Leonard Sharon, Carole Swan’s defense attorney, said Thursday he had no problem with his client attending Wednesday’s meeting.

“I believe that the court order on Carole’s bail made clear that her bail conditions must be strictly construed so as not to infringe upon her First Amendment rights,” Sharon wrote in an email. “I believe she was well within her rights to speak at the meeting. I’m sure that the selectpersons will give her comments the appropriate weight in light of Marshall’s long service to the community.”

Marshall Swan is a member of the Planning Board; his wife served as a selectman for 19 consecutive years.

Langsdorf was less enthusiastic about the Swans’ ongoing involvement in town affairs.

“It’s certainly their constitutional right,” he said. “I would question whether getting actively involved in town affairs is in either theirs or the town’s best interests during the investigation.”

He was referring to ongoing criminal investigations at the county and federal levels that target Carole and Marshall Swan regarding “attempts to circumvent the town’s bidding ordinance,” Kennebec County Sheriff Randall Liberty has said.
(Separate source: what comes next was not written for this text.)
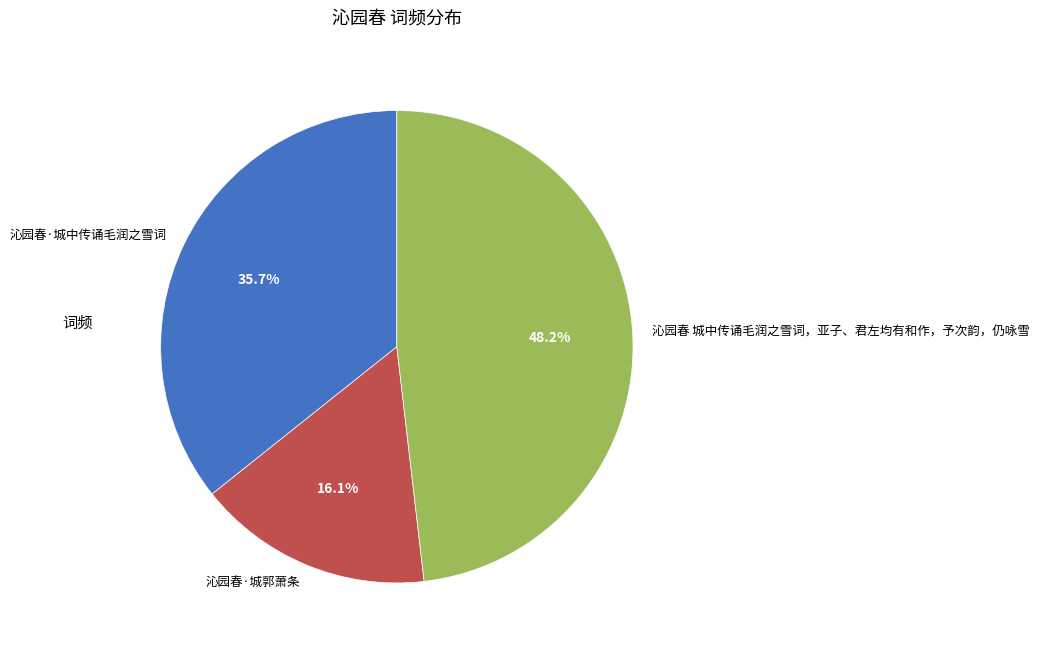

What percentage is the 沁园春·城郭萧条 slice, to the nearest percent?

16%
In other business Wednesday, selectmen approved Cynthia Burnham, of Litchfield, as deputy clerk, deputy treasurer, deputy tax collector, deputy General Assistance administrator and registrar of voters.

They also re-appointed Fire Chief Shawn Ramage and Animal Control Officer Chris Martinez.

And they approved more than $200,000 in payments — $151,000 of which is a payment to Regional School Unit 12.